Over a course of two weeks at the end of May and the beginning of June, I had the good fortune to take a class on international trade, focusing on China and the WTO, in Beijing. Naturally, I brought back many pictures, and I’ve written the trip, as reflected in the pictures, in nine parts at my blog. Not all of my reactions and reflections about China are expressed in the write ups, because there was just so much. Still, if you’re interested in what I do have up, please visit:
- UIBE
- Beijing in General
- Tiananmen Square and the Forbidden City
- The Great Wall
- Clubbing
- Food
- Farewell Banquet
- Hanging Out
- Post Script
Enjoy!
Outstanding food photos. I want that plate of cut-up duck. Do you eat the head, or is it a decoration?

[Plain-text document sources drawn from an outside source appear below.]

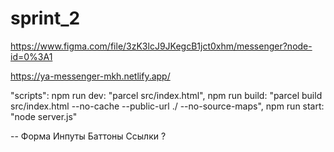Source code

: # sprint_2

https://www.figma.com/file/3zK3lcJ9JKegcB1jct0xhm/messenger?node-id=0%3A1

https://ya-messenger-mkh.netlify.app/

"scripts":
npm run dev: "parcel src/index.html",
npm run build: "parcel build src/index.html --no-cache --public-url ./ --no-source-maps",
npm run start: "node server.js"

--
Форма
Инпуты
Баттоны 
Ссылки ?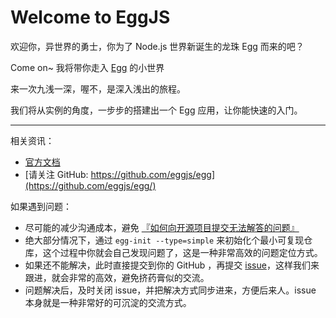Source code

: # Welcome to EggJS

欢迎你，异世界的勇士，你为了 Node.js 世界新诞生的龙珠 Egg 而来的吧？

Come on~ 我将带你走入 [Egg](https://eggjs.app/) 的小世界

来一次九浅一深，喔不，是深入浅出的旅程。

我们将从实例的角度，一步步的搭建出一个 Egg 应用，让你能快速的入门。

---
相关资讯：

- [官方文档](https://eggjs.app/zh-cn/intro/quickstart.html)
- [请关注 GitHub: https://github.com/eggjs/egg](https://github.com/eggjs/egg/)

如果遇到问题：

- 尽可能的减少沟通成本，避免 [『如何向开源项目提交无法解答的问题』](https://zhuanlan.zhihu.com/p/25795393)
- 绝大部分情况下，通过 `egg-init --type=simple` 来初始化个最小可复现仓库，这个过程中你就会自己发现问题了，这是一种非常高效的问题定位方式。
- 如果还不能解决，此时直接提交到你的 GitHub ，再提交 [issue](https://github.com/eggjs/egg/issues)，这样我们来跟进，就会非常的高效，避免挤药膏似的交流。
- 问题解决后，及时关闭 issue，并把解决方式同步进来，方便后来人。issue 本身就是一种非常好的可沉淀的交流方式。
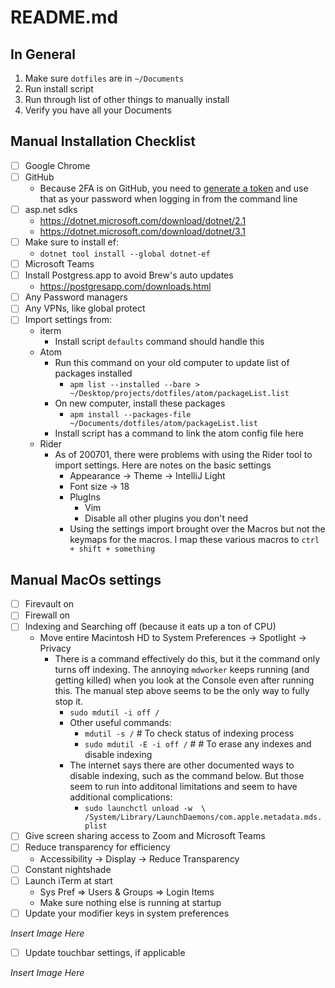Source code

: # README.md

## In General
1) Make sure `dotfiles` are in `~/Documents`
2) Run install script
3) Run through list of other things to manually install
4) Verify you have all your Documents

## Manual Installation Checklist 

- [ ] Google Chrome
- [ ] GitHub
  * Because 2FA is on GitHub, you need to [generate a token](https://docs.github.com/en/github/authenticating-to-github/keeping-your-account-and-data-secure/creating-a-personal-access-token) and use that as your password when logging in from the command line
- [ ] asp.net sdks
  * https://dotnet.microsoft.com/download/dotnet/2.1
  * https://dotnet.microsoft.com/download/dotnet/3.1
- [ ] Make sure to install ef:
  * `dotnet tool install --global dotnet-ef`
- [ ] Microsoft Teams
- [ ] Install Postgress.app to avoid Brew's auto updates
  * https://postgresapp.com/downloads.html
- [ ] Any Password managers
- [ ] Any VPNs, like global protect
- [ ] Import settings from:
  * iterm
    * Install script `defaults` command should handle this
  * Atom
    * Run this command on your old computer to update list of packages installed
      * `apm list --installed --bare > ~/Desktop/projects/dotfiles/atom/packageList.list`
    * On new computer, install these packages
      * `apm install --packages-file ~/Documents/dotfiles/atom/packageList.list`
    * Install script has a command to link the atom config file here
  * Rider
    * As of 200701, there were problems with using the Rider tool to import
      settings. Here are notes on the basic settings
      * Appearance -> Theme -> IntelliJ Light
      * Font size -> 18
      * PlugIns
        * Vim
        * Disable all other plugins you don't need
      * Using the settings import brought over the Macros but not the keymaps for
        the macros.  I map these various macros to `ctrl + shift + something`

## Manual MacOs settings

- [ ] Firevault on
- [ ] Firewall on
- [ ] Indexing and Searching off (because it eats up a ton of CPU)
  * Move entire Macintosh HD to System Preferences -> Spotlight -> Privacy
    * There is a command effectively do this, but it the command only turns off indexing.
      The annoying `mdworker` keeps running (and getting killed) when you look at
      the Console even after running this.  The manual step above seems to be
      the only way to fully stop it. 
      * `sudo mdutil -i off /`
      * Other useful commands: 
        * `mdutil -s /` # To check status of indexing process
        * `sudo mdutil -E -i off /` # # To erase any indexes and disable
          indexing
      * The internet says there are other documented ways to disable indexing,
        such as the command below. But those seem to run into additonal
        limitations and seem to have additional complications: 
        * `sudo launchctl unload -w  \
        /System/Library/LaunchDaemons/com.apple.metadata.mds.plist`
- [ ] Give screen sharing access to Zoom and Microsoft Teams        
- [ ] Reduce transparency for efficiency  
  * Accessibility -> Display -> Reduce Transparency 
- [ ] Constant nightshade
- [ ] Launch iTerm at start
  * Sys Pref => Users & Groups => Login Items
  * Make sure nothing else is running at startup
- [ ] Update your modifier keys in system preferences

_Insert Image Here_

- [ ] Update touchbar settings, if applicable

_Insert Image Here_



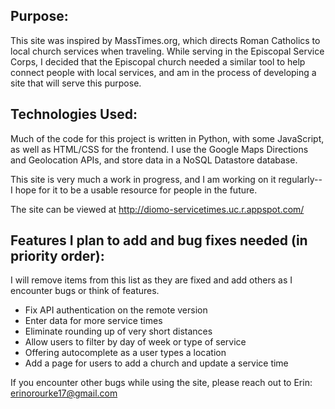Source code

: ## Purpose:

This site was inspired by MassTimes.org, which directs Roman Catholics to local church services when traveling. While serving in the Episcopal Service Corps, I decided that the Episcopal church needed a similar tool to help connect people with local services, and am in the process of developing a site that will serve this purpose.

## Technologies Used:

Much of the code for this project is written in Python, with some JavaScript, as well as HTML/CSS for the frontend. I use the Google Maps Directions and Geolocation APIs, and store data in a NoSQL Datastore database.

This site is very much a work in progress, and I am working on it regularly-- I hope for it to be a usable resource for people in the future.

The site can be viewed at http://diomo-servicetimes.uc.r.appspot.com/

## Features I plan to add and bug fixes needed (in priority order):

I will remove items from this list as they are fixed and add others as I encounter bugs or think of features.

* Fix API authentication on the remote version
* Enter data for more service times
* Eliminate rounding up of very short distances
* Allow users to filter by day of week or type of service
* Offering autocomplete as a user types a location
* Add a page for users to add a church and update a service time

If you encounter other bugs while using the site, please reach out to Erin: erinorourke17@gmail.com
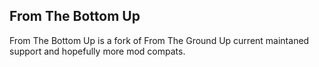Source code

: ## From The Bottom Up

From The Bottom Up is a fork of From The Ground Up current maintaned support and hopefully more mod compats.
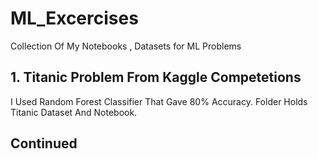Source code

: # ML_Excercises
Collection Of My Notebooks , Datasets for ML Problems 
## 1. Titanic Problem From Kaggle Competetions
 I Used Random Forest Classifier That Gave 80% Accuracy. Folder Holds Titanic Dataset And Notebook.
 ## Continued
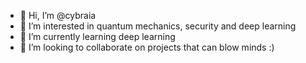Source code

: - 👋 Hi, I’m @cybraia
- 👀 I’m interested in quantum  mechanics, security and deep learning
- 🌱 I’m currently learning deep learning
- 💞️ I’m looking to collaborate on projects that can blow minds :)


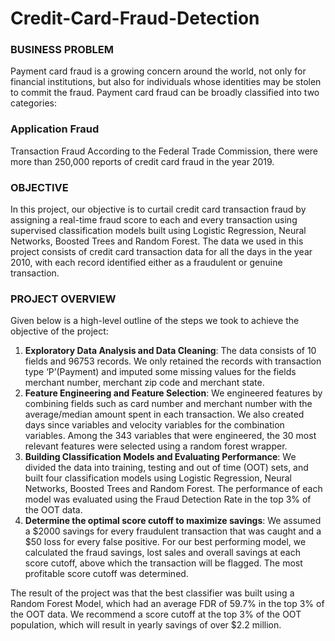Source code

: # Credit-Card-Fraud-Detection

### BUSINESS PROBLEM
Payment card fraud is a growing concern around the world, not only for financial institutions, but also for individuals whose identities may be stolen to commit the fraud. Payment card fraud can be broadly classified into two categories:

### Application Fraud
Transaction Fraud
According to the Federal Trade Commission, there were more than 250,000 reports of credit card fraud in the year 2019. 

### OBJECTIVE
In this project, our objective is to curtail credit card transaction fraud by assigning a real-time fraud score to each and every transaction using supervised classification models built using Logistic Regression, Neural Networks, Boosted Trees and Random Forest. The data we used in this project consists of credit card transaction data for all the days in the year 2010, with each record identified either as a fraudulent or genuine transaction.

### PROJECT OVERVIEW
Given below is a high-level outline of the steps we took to achieve the objective of the project:
1.	**Exploratory Data Analysis and Data Cleaning**: The data consists of 10 fields and 96753 records. We only retained the records with transaction type ‘P’(Payment) and imputed some missing values for the fields merchant number, merchant zip code and merchant state. 
2.	**Feature Engineering and Feature Selection**: We engineered features by combining fields such as card number and merchant number with the average/median amount spent in each transaction. We also created days since variables and velocity variables for the combination variables. Among the 343 variables that were engineered, the 30 most relevant features were selected using a random forest wrapper. 
3.	**Building Classification Models and Evaluating Performance**: We divided the data into training, testing and out of time (OOT) sets, and built four classification models using Logistic Regression, Neural Networks, Boosted Trees and Random Forest. The performance of each model was evaluated using the Fraud Detection Rate in the top 3% of the OOT data. 
4.	**Determine the optimal score cutoff to maximize savings**: We assumed a $2000 savings for every fraudulent transaction that was caught and a $50 loss for every false positive. For our best performing model, we calculated the fraud savings, lost sales and overall savings at each score cutoff, above which the transaction will be flagged. The most profitable score cutoff was determined.

The result of the project was that the best classifier was built using a Random Forest Model, which had an average FDR of 59.7% in the top 3% of the OOT data. We recommend a score cutoff at the top 3% of the OOT population, which will result in yearly savings of over $2.2 million.
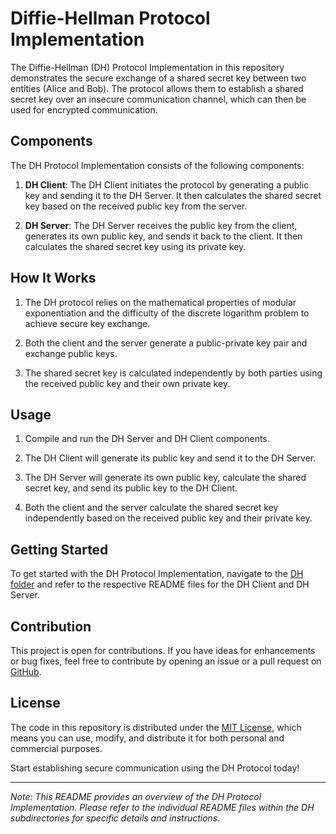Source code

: # Diffie-Hellman Protocol Implementation

The Diffie-Hellman (DH) Protocol Implementation in this repository demonstrates the secure exchange of a shared secret key between two entities (Alice and Bob). The protocol allows them to establish a shared secret key over an insecure communication channel, which can then be used for encrypted communication.

## Components

The DH Protocol Implementation consists of the following components:

1. **DH Client**: The DH Client initiates the protocol by generating a public key and sending it to the DH Server. It then calculates the shared secret key based on the received public key from the server.

2. **DH Server**: The DH Server receives the public key from the client, generates its own public key, and sends it back to the client. It then calculates the shared secret key using its private key.

## How It Works

1. The DH protocol relies on the mathematical properties of modular exponentiation and the difficulty of the discrete logarithm problem to achieve secure key exchange.

2. Both the client and the server generate a public-private key pair and exchange public keys.

3. The shared secret key is calculated independently by both parties using the received public key and their own private key.

## Usage

1. Compile and run the DH Server and DH Client components.

2. The DH Client will generate its public key and send it to the DH Server.

3. The DH Server will generate its own public key, calculate the shared secret key, and send its public key to the DH Client.

4. Both the client and the server calculate the shared secret key independently based on the received public key and their private key.

## Getting Started

To get started with the DH Protocol Implementation, navigate to the [DH folder](./DH) and refer to the respective README files for the DH Client and DH Server.

## Contribution

This project is open for contributions. If you have ideas for enhancements or bug fixes, feel free to contribute by opening an issue or a pull request on [GitHub](https://github.com/lifefire1/crypto).

## License

The code in this repository is distributed under the [MIT License](./LICENSE), which means you can use, modify, and distribute it for both personal and commercial purposes.

Start establishing secure communication using the DH Protocol today!

---
*Note: This README provides an overview of the DH Protocol Implementation. Please refer to the individual README files within the DH subdirectories for specific details and instructions.*
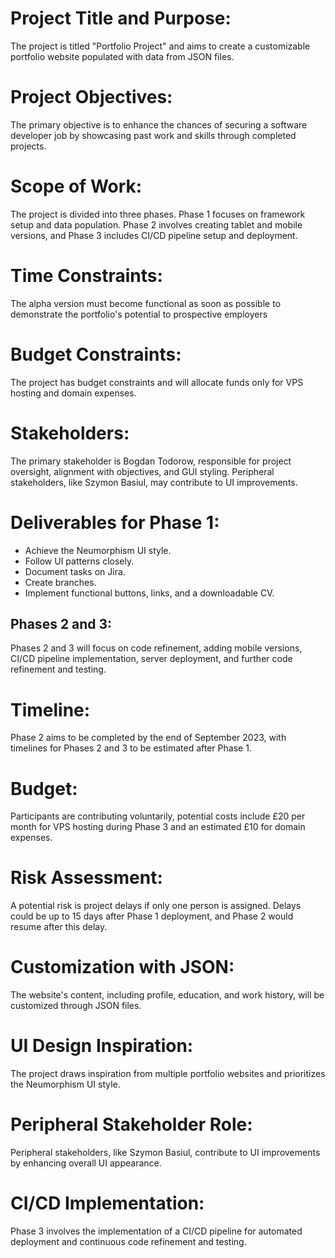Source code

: # Project Title and Purpose:
 The project is titled "Portfolio Project" and aims to create a customizable portfolio website populated with data from JSON files.

# Project Objectives:
 The primary objective is to enhance the chances of securing a software developer job by showcasing past work and skills through completed projects.

# Scope of Work:
 The project is divided into three phases. Phase 1 focuses on framework setup and data population. Phase 2 involves creating tablet and mobile versions, and Phase 3 includes CI/CD pipeline setup and deployment.

# Time Constraints:
 The alpha version must become functional as soon as possible to demonstrate the portfolio's potential to prospective employers

# Budget Constraints:
 The project has budget constraints and will allocate funds only for VPS hosting and domain expenses.

# Stakeholders:
 The primary stakeholder is Bogdan Todorow, responsible for project oversight, alignment with objectives, and GUI styling. Peripheral stakeholders, like Szymon Basiul, may contribute to UI improvements.

# Deliverables for Phase 1:
 * Achieve the Neumorphism UI style.
 * Follow UI patterns closely.
 * Document tasks on Jira.
 * Create branches.
 * Implement functional buttons, links, and a downloadable CV.

## Phases 2 and 3:
 Phases 2 and 3 will focus on code refinement, adding mobile versions, CI/CD pipeline implementation, server deployment, and further code refinement and testing.

# Timeline:
 Phase 2 aims to be completed by the end of September 2023, with timelines for Phases 2 and 3 to be estimated after Phase 1.

# Budget:
 Participants are contributing voluntarily, potential costs include £20 per month for VPS hosting during Phase 3 and an estimated £10 for domain expenses.

# Risk Assessment:
 A potential risk is project delays if only one person is assigned. Delays could be up to 15 days after Phase 1 deployment, and Phase 2 would resume after this delay.

# Customization with JSON:
 The website's content, including profile, education, and work history, will be customized through JSON files.

# UI Design Inspiration:
 The project draws inspiration from multiple portfolio websites and prioritizes the Neumorphism UI style.

# Peripheral Stakeholder Role:
 Peripheral stakeholders, like Szymon Basiul, contribute to UI improvements by enhancing overall UI appearance.

# CI/CD Implementation:
 Phase 3 involves the implementation of a CI/CD pipeline for automated deployment and continuous code refinement and testing.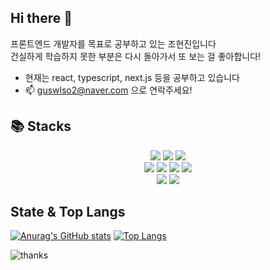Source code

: ## Hi there 👋 
프론트엔드 개발자를 목표로 공부하고 있는 조현진입니다 <br> 
건실하게 학습하지 못한 부분은 다시 돌아가서 또 보는 걸 좋아합니다! 

- 현재는 react, typescript, next.js 등을 공부하고 있습니다
- 📫 guswlso2@naver.com 으로 연락주세요!

## 📚 Stacks
<div align=center>
<img src="https://img.shields.io/badge/html5-E34F26?style=for-the-badge&logo=html5&logoColor=white">
<img src="https://img.shields.io/badge/css3-1572B6?style=for-the-badge&logo=css3&logoColor=white">
<img src="https://img.shields.io/badge/sass-CC6699?style=for-the-badge&logo=sass&logoColor=white">
<br>
<img src="https://img.shields.io/badge/javascript-F7DF1E?style=for-the-badge&logo=javascript&logoColor=black"> 
<img src="https://img.shields.io/badge/react-61DAFB?style=for-the-badge&logo=react&logoColor=black">
<img src="https://img.shields.io/badge/typescript-3178C6?style=for-the-badge&logo=typescript&logoColor=white"> 
<img src="https://img.shields.io/badge/next.js-000000?style=for-the-badge&logo=nextdotjs&logoColor=white">
<br>
<img src="https://img.shields.io/badge/git-F05032?style=for-the-badge&logo=git&logoColor=white">
<img src="https://img.shields.io/badge/github-181717?style=for-the-badge&logo=github&logoColor=white">
</div>

## State & Top Langs
[![Anurag's GitHub stats](https://github-readme-stats.vercel.app/api?username=ahrrrl)](https://github.com/anuraghazra/github-readme-stats)
[![Top Langs](https://github-readme-stats.vercel.app/api/top-langs/?username=ahrrrl)](https://github.com/anuraghazra/github-readme-stats)

 ![thanks](https://github.com/ahrrrl/ahrrrl/assets/126558640/0f105831-e4be-485b-993e-69a81c7a5505) 
   
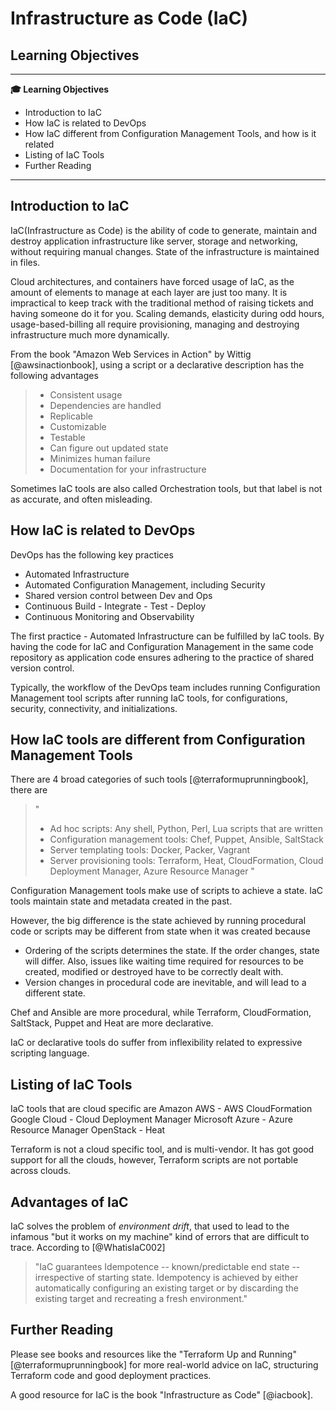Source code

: # Infrastructure as Code (IaC)


## Learning Objectives


---

**:mortar_board: Learning Objectives**

* Introduction to IaC 
* How IaC is related to DevOps
* How IaC different from Configuration Management Tools, and how is it related
* Listing of IaC Tools
* Further Reading


---


## Introduction to IaC 


IaC(Infrastructure as Code) is the ability of code to generate, maintain and destroy application infrastructure like server, storage and networking, without requiring manual changes.
State of the infrastructure is maintained in files.

Cloud architectures, and containers have forced usage of IaC, as the amount of elements to manage at each layer are just too many. It is impractical to keep track with the traditional method of raising tickets and having someone do it for you. Scaling demands, elasticity during odd hours, usage-based-billing all require provisioning, managing and destroying infrastructure much more dynamically.

From the book "Amazon Web Services in Action" by Wittig [@awsinactionbook], using a script or a declarative description has
the following advantages 
 
> * Consistent usage
> * Dependencies are handled
> * Replicable
> * Customizable
> * Testable
> * Can figure out updated state
> * Minimizes human failure
> * Documentation for your infrastructure 

Sometimes IaC tools are also called Orchestration tools, but that label is not as accurate, and often misleading.


## How IaC is related to DevOps


DevOps has the following key practices
* Automated Infrastructure
* Automated Configuration Management, including Security
* Shared version control between Dev and Ops
* Continuous Build - Integrate - Test - Deploy
* Continuous Monitoring and Observability

The first practice - Automated Infrastructure can be fulfilled by IaC tools. By having the code for IaC and Configuration Management in the same code repository as application code ensures adhering to the practice of shared version control.

Typically, the workflow of the DevOps team includes running Configuration Management tool scripts after running IaC tools, for configurations, security, connectivity, and initializations.


## How IaC tools are different from Configuration Management Tools


There are 4 broad categories of such tools  [@terraformuprunningbook], there are
> " 
> * Ad hoc scripts: Any shell, Python, Perl, Lua scripts that are written
> * Configuration management tools: Chef, Puppet, Ansible, SaltStack
> * Server templating tools: Docker, Packer, Vagrant
> * Server provisioning tools: Terraform, Heat, CloudFormation, Cloud Deployment Manager, Azure Resource Manager 
> "

Configuration Management tools make use of scripts to achieve a state. IaC tools maintain state and metadata created in the past. 

However, the big difference is the state achieved by running procedural code or scripts may be different from state when it was created because  
 * Ordering of the scripts determines the state. If the order changes, state will differ. Also, issues like waiting time required for resources to be created, modified or destroyed have to be correctly dealt with.
 * Version changes in procedural code are inevitable, and will lead to a different state. 

Chef and Ansible are more procedural, while Terraform, CloudFormation, SaltStack, Puppet and Heat are more declarative. 

IaC or declarative tools do suffer from inflexibility related to expressive scripting language.


## Listing of IaC Tools


IaC tools that are cloud specific are
Amazon AWS - AWS CloudFormation
Google Cloud - Cloud Deployment Manager
Microsoft Azure - Azure Resource Manager
OpenStack - Heat

Terraform is not a cloud specific tool, and is multi-vendor. It has got good support for all the clouds, however, Terraform scripts are not portable across clouds.


## Advantages of IaC


IaC solves the problem of *environment drift*, that used to lead to the infamous
"but it works on my machine" kind of errors that are difficult to
trace. According to [@WhatisIaC002]

> "IaC guarantees Idempotence -- known/predictable end state --  irrespective of starting
> state. Idempotency is achieved by either automatically configuring an
> existing target or by discarding the existing target and recreating a
> fresh environment."



## Further Reading


Please see books and resources like the "Terraform Up and Running" [@terraformuprunningbook] for more real-world
advice on IaC, structuring Terraform code and good deployment practices.

A good resource for IaC is the book "Infrastructure as Code" [@iacbook].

Lex, I believe it was just decoration, but it would not be an occasion for surprise should someone actually gnaw at it.
“it would not be an occasion for surprise should someone actually gnaw at it.”
There were Cantonese with you?
Indeed there were Cantonese among us. But they were Americanized Cantonese, so the beer was more appealing than the duck head.
ABCs? How did Chinese-Chinese in Beijing react to Chinese-Americans who don’t read or write (or speak) Mandarin Chinese? Or did everyone in your group speak Mandarin? Most of our Cantonese friends over here don’t, that’s why I’m asking. But that’s not confined to Americanized Cantonese, is it? Hell, my wife’s aunt from Taichung still speaks with a nearly unintelligible accent in Mandarin.
I always think of my wife when I read the title of your site becuase she came here when she was 11. Elementary education in a Taiwan still under martial law put some very Chinese (i.e. non-American) ideas in her head, but going to high school in the US erased a lot of that, too. At home in Taiwan, she spoke Mandarin to her Tsingtao-born father, and Taiwanese to her mother’s family. She speaks English without an accent, but she insists on Chinese-only with our kids, and nothing makes her more angry than 1st generation immigrants who can’t speak Chinese. So she is neither at home in groups of all Mainland or all Taiwanese, nor in the FOB or ABC communities, nor in an all-American millieu (especially my Southern flavor of America), so she truly is caught between worlds.
Yeah, mostly ABCs. The Mandarin-speakers were all born in Taiwan. My experience growing up is a little different from your wife’s. I came to the States when I was 6, so there isn’t as much “Chineseness”, but there’s enough language ability, and respect and appreciation for my heritage. I don’t really fit in with any of the various Chinese communities either. In fact, I find that “mainstream” American society tends to be much more tolerant of the variegated heritage. Hence, the title of my blog.